Eight chemical weapons attacks in Syria have been attributed to the Assad regime by the OPCW and JIM. We urge Syria to honor its obligations.

We are deeply concerned about Iran’s destabilizing activities and its ballistic missile activities are incompatible with UNSCR 2231; in particular, the proliferation of weapons to proxies and non-state actors which undermines regional security. Iran’s escalation of nuclear activity undermines the counter-proliferation value of the JCPoA and threatens its preservation. We began talks in April to reestablish the JCPoA and negotiated in good faith until Iran suspended talks in June. We call on Iran to resume negotiations without delay.

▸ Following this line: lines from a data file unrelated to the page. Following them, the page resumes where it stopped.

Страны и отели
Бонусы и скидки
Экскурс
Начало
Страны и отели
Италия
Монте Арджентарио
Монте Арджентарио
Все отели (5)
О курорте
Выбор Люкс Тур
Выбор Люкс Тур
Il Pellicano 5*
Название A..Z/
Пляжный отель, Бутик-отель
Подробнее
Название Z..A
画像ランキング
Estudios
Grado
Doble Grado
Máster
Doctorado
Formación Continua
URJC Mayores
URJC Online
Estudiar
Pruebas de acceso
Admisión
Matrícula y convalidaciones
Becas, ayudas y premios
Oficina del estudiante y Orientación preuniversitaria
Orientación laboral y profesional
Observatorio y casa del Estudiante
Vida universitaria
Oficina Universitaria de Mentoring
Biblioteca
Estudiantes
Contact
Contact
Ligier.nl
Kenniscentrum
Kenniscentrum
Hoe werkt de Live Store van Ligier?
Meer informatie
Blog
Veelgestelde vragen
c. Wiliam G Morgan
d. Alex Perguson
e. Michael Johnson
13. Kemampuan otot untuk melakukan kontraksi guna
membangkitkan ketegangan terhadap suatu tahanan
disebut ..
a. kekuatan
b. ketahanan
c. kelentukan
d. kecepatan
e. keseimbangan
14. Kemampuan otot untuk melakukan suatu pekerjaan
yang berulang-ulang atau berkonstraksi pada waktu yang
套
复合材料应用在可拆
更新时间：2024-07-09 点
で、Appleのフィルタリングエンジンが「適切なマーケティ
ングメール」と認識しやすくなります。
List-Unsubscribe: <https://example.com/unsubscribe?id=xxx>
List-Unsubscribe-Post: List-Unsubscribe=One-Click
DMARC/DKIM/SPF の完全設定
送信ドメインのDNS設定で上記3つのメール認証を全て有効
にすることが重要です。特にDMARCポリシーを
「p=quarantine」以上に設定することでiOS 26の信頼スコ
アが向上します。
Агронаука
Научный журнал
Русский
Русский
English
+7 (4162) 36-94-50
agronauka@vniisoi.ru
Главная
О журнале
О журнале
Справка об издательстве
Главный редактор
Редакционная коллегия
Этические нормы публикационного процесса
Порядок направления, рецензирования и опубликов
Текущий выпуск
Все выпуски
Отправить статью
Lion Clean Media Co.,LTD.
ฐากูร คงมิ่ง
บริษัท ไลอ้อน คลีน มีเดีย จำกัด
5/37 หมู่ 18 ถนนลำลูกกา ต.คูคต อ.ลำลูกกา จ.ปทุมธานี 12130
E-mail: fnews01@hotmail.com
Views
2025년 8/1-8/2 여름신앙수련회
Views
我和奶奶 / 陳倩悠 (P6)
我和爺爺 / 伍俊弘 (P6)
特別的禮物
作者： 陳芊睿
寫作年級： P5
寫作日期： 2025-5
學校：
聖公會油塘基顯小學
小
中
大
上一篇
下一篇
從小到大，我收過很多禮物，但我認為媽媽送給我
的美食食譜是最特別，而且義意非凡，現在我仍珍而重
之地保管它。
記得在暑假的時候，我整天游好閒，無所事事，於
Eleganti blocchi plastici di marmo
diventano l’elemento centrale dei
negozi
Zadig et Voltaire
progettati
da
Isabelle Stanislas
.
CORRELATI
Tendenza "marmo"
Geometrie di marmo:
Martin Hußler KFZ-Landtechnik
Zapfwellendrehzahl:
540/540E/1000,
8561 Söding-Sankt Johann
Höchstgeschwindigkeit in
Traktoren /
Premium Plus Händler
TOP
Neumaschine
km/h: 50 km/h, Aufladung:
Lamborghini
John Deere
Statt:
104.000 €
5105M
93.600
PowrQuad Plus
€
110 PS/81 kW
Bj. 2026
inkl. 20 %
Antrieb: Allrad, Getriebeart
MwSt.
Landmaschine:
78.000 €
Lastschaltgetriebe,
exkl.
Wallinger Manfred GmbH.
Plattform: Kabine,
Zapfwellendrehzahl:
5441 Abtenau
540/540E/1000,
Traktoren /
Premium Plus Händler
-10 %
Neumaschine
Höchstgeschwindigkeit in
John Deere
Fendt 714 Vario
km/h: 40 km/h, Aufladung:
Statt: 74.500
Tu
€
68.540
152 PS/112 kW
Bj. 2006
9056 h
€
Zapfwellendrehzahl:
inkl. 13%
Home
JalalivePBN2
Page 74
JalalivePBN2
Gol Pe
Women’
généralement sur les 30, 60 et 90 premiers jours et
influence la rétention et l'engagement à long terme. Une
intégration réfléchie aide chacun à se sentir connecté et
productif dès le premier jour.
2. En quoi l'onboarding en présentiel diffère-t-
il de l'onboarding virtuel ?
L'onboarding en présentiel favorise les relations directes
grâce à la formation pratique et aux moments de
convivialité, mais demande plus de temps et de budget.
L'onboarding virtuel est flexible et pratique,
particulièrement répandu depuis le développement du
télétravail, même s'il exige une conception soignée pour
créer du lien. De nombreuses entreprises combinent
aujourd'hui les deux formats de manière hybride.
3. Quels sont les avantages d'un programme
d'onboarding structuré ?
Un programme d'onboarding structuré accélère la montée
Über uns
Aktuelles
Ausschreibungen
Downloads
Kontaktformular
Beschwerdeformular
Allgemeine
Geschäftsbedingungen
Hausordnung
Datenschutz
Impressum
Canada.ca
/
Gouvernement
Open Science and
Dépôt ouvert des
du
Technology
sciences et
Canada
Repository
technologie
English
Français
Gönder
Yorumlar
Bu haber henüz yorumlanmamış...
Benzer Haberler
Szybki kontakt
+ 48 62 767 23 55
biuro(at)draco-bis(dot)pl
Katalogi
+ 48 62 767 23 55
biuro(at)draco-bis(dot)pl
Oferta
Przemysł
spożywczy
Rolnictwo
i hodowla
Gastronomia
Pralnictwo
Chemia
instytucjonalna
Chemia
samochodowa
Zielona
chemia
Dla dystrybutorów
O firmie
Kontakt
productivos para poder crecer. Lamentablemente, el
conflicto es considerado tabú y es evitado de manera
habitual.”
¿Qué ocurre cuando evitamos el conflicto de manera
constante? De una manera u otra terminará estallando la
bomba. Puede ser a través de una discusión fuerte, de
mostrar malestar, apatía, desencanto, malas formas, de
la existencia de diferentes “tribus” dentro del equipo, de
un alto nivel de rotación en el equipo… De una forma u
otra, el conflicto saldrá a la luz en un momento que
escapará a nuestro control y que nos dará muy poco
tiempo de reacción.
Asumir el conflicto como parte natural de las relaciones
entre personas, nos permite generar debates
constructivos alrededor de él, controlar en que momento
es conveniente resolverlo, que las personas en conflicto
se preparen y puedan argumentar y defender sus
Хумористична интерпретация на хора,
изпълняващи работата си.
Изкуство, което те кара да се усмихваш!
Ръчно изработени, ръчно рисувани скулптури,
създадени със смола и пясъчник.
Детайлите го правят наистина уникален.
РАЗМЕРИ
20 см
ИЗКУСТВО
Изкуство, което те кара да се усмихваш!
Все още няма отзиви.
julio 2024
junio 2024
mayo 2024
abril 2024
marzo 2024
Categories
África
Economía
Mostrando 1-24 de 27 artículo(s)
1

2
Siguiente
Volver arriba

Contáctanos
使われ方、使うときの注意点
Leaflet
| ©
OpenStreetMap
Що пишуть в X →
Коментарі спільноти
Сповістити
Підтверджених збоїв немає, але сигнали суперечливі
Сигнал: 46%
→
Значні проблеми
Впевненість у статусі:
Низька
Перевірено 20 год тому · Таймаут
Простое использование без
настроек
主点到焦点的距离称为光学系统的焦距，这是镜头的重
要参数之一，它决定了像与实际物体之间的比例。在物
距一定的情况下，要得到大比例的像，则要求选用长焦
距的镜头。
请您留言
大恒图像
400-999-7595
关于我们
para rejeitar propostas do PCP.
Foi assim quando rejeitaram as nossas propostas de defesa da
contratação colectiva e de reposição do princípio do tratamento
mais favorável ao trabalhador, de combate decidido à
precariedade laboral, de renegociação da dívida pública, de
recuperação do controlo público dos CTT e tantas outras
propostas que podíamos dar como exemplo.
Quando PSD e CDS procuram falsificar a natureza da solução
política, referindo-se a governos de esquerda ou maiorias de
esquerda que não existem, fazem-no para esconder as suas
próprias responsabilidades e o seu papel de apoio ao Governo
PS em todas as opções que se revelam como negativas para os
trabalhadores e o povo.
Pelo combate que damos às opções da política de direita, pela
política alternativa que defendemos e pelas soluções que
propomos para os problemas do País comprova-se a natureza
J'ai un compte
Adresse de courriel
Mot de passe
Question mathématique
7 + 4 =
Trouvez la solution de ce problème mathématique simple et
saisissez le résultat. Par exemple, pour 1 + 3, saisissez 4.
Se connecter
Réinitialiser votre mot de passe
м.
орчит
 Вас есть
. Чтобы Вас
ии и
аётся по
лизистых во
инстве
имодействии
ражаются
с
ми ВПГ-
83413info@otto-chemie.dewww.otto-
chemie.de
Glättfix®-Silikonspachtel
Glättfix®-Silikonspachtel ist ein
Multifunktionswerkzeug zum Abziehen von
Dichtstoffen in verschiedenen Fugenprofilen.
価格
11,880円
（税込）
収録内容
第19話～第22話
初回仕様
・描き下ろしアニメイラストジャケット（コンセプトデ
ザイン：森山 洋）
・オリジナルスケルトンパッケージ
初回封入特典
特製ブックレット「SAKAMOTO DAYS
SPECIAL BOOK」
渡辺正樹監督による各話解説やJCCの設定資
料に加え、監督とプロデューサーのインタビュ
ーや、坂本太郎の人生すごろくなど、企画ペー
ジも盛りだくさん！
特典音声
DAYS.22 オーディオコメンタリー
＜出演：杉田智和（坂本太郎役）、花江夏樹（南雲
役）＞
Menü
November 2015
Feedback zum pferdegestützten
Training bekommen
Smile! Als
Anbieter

The UK remains concerned about the development of the DPRK’s illicit nuclear and ballistic missile programs. The DPRK’s recent ballistic missile launches on September 27, in violation of several UNSCRs, make it clear that sanctions against these banned programs must remain in place and be strictly enforced by the international community. We call for the full, verifiable and irreversible denuclearization of the DPRK and urge the DPRK to resume dialogue with the United States.


The UK’s comprehensive review places multilateralism, arms control, non-proliferation and disarmament at the heart of our approach to security. We need a collective global effort to defend and strengthen the architecture of counter-proliferation and disarmament. We look forward to working with all States throughout the session of this committee.